In every one of the records below, change "point_idx" to "point_id" and reproduce the lines otherwise unchanged. Leave the pictures out of your answer.

↓

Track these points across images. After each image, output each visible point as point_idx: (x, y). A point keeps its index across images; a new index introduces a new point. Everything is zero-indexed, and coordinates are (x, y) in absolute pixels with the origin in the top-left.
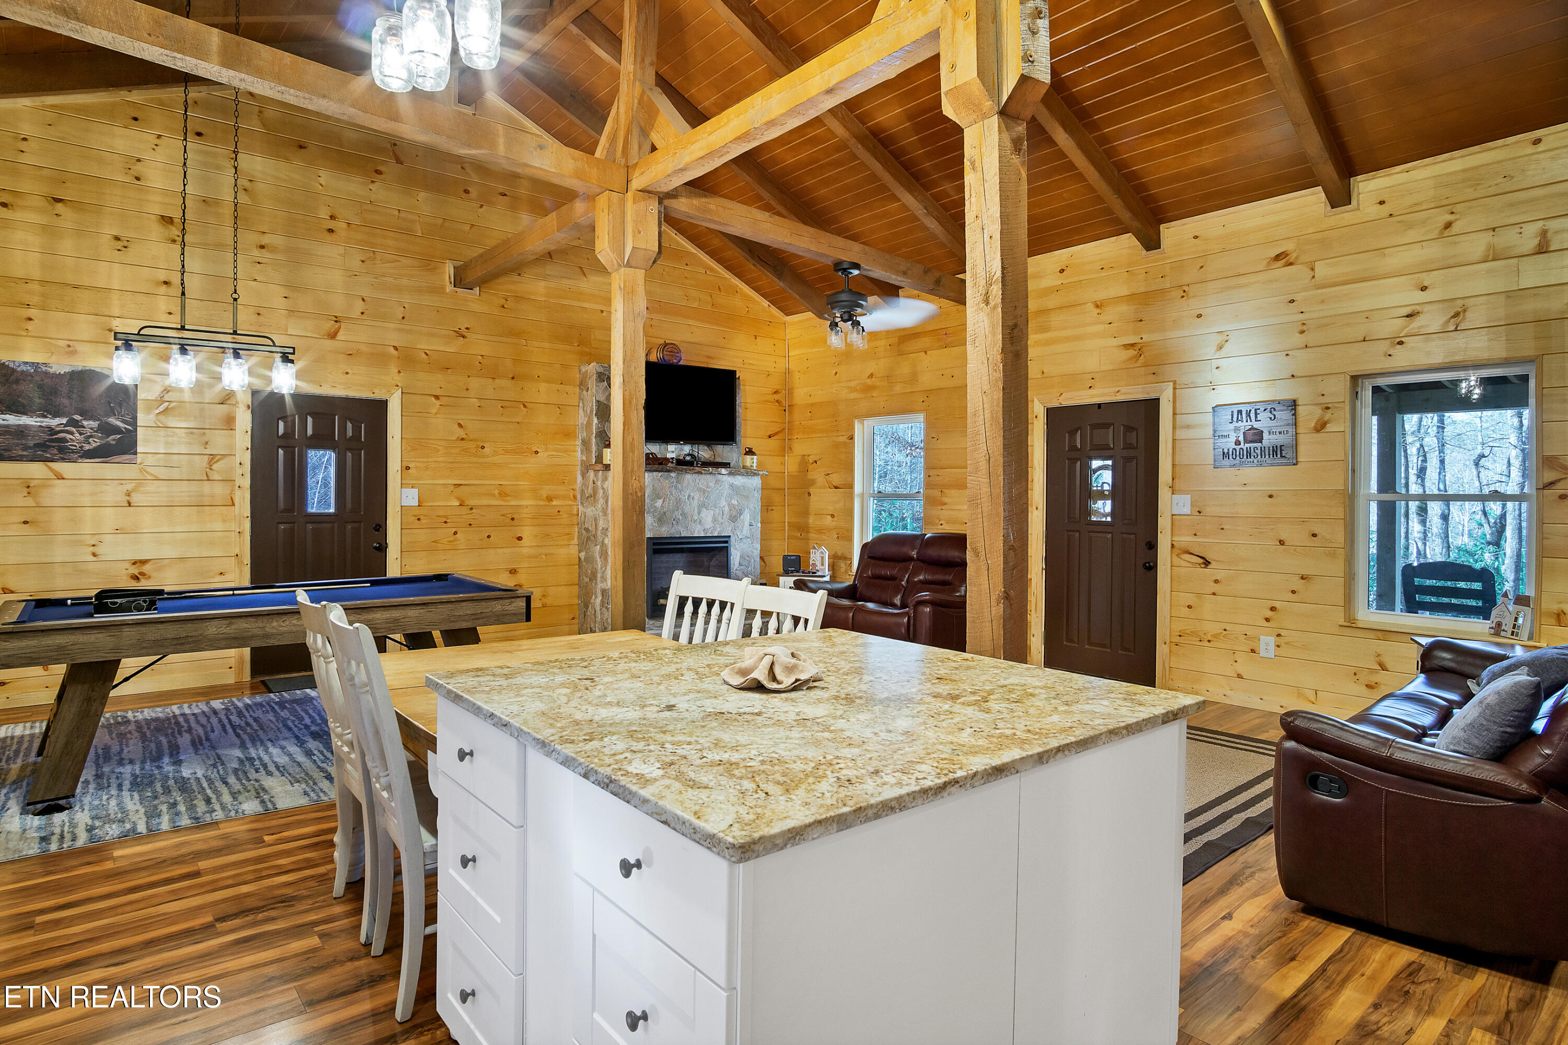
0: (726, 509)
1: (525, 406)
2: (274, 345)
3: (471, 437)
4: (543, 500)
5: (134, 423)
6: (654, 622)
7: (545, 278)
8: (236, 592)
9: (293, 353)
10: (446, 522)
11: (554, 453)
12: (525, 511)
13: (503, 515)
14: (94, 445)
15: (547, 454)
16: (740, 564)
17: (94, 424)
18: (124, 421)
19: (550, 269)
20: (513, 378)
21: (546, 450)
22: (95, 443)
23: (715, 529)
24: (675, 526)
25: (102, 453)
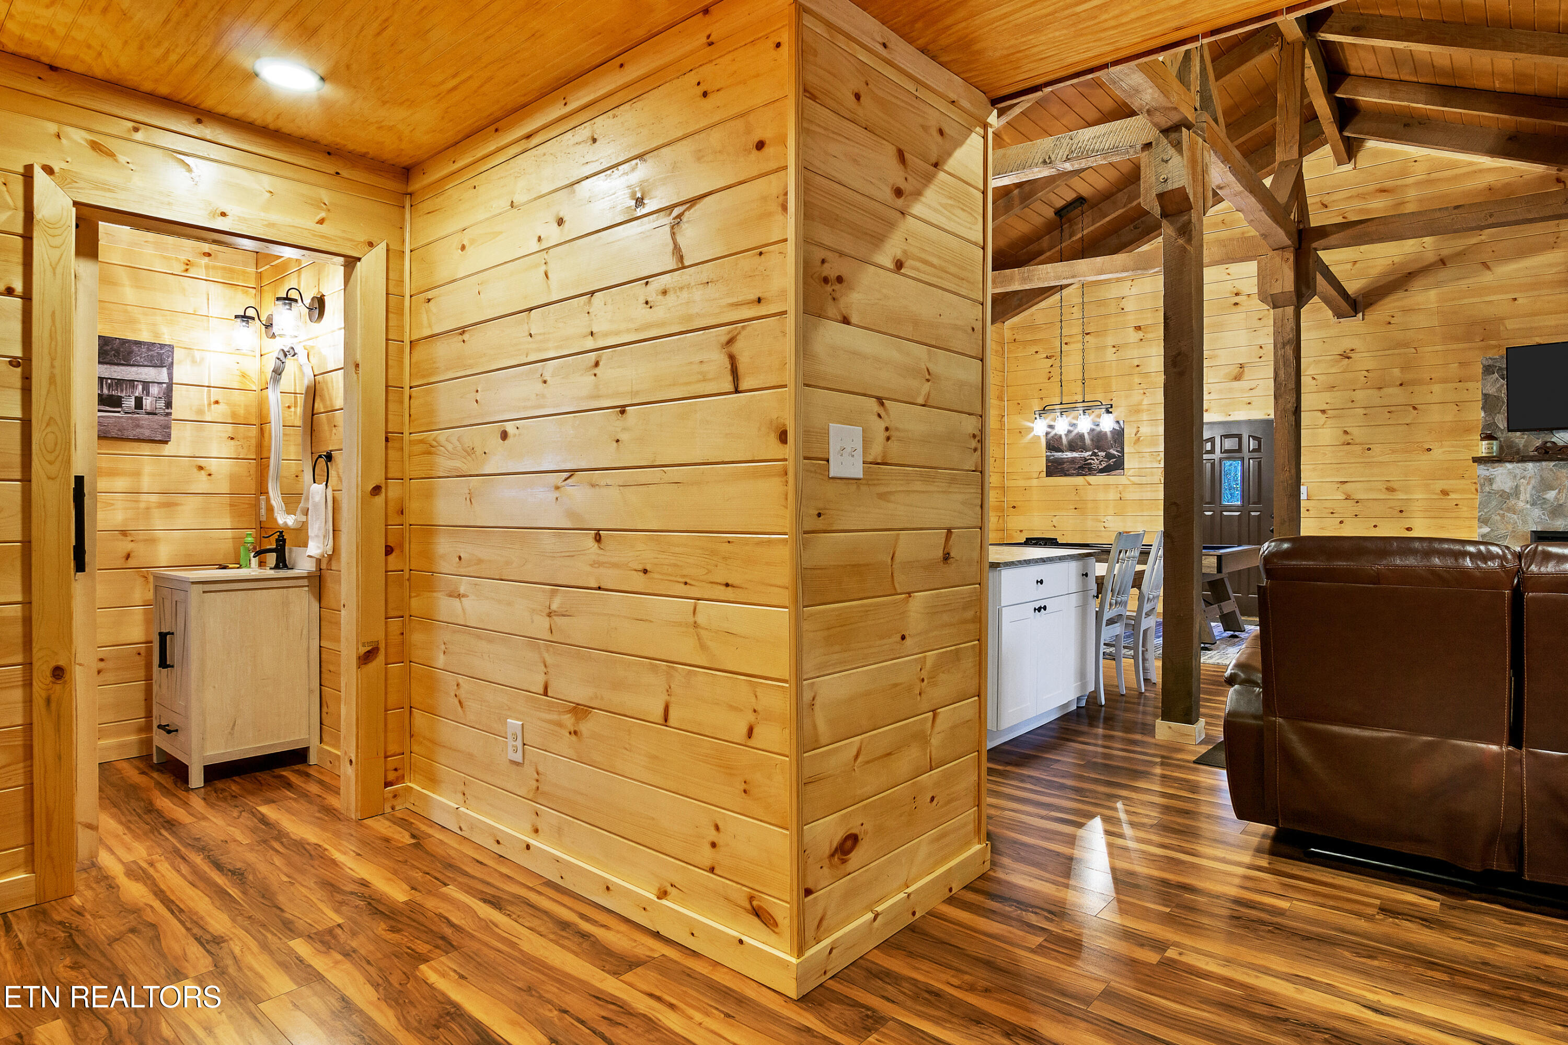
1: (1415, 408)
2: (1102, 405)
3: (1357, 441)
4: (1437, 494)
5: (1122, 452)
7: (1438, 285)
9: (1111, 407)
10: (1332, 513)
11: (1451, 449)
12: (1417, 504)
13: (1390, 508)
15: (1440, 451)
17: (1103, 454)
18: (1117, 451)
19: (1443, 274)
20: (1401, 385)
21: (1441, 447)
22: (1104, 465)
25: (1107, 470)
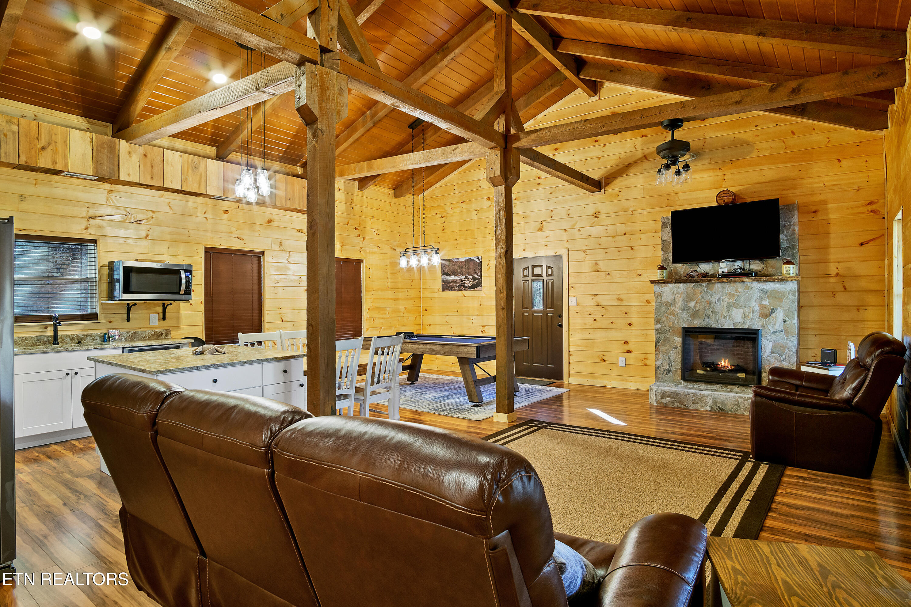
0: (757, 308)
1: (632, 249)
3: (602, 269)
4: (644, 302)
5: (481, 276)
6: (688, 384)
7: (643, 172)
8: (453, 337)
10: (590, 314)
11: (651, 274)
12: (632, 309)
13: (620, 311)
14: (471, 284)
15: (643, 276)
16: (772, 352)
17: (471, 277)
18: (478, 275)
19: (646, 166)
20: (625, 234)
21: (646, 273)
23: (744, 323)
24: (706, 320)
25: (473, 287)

↑

_Answer space:_
Track these points across images. After each image, output each visible point as point_id: (x, y). A point keeps its index across images; a new index introduces a new point. Everything is zero-indexed, and coordinates are (x, y) in absolute pixels with the origin in the top-left.
0: (726, 509)
1: (525, 406)
2: (274, 345)
3: (471, 437)
4: (543, 500)
5: (134, 423)
6: (654, 622)
7: (545, 278)
8: (236, 592)
9: (293, 353)
10: (446, 522)
11: (554, 453)
12: (525, 511)
13: (503, 515)
14: (94, 445)
15: (547, 454)
16: (740, 564)
17: (94, 424)
18: (124, 421)
19: (550, 269)
20: (513, 378)
21: (546, 450)
22: (95, 443)
23: (715, 529)
24: (675, 526)
25: (102, 453)
1: (1415, 408)
2: (1102, 405)
3: (1357, 441)
4: (1437, 494)
5: (1122, 452)
7: (1438, 285)
9: (1111, 407)
10: (1332, 513)
11: (1451, 449)
12: (1417, 504)
13: (1390, 508)
15: (1440, 451)
17: (1103, 454)
18: (1117, 451)
19: (1443, 274)
20: (1401, 385)
21: (1441, 447)
22: (1104, 465)
25: (1107, 470)
0: (757, 308)
1: (632, 249)
3: (602, 269)
4: (644, 302)
5: (481, 276)
6: (688, 384)
7: (643, 172)
8: (453, 337)
10: (590, 314)
11: (651, 274)
12: (632, 309)
13: (620, 311)
14: (471, 284)
15: (643, 276)
16: (772, 352)
17: (471, 277)
18: (478, 275)
19: (646, 166)
20: (625, 234)
21: (646, 273)
23: (744, 323)
24: (706, 320)
25: (473, 287)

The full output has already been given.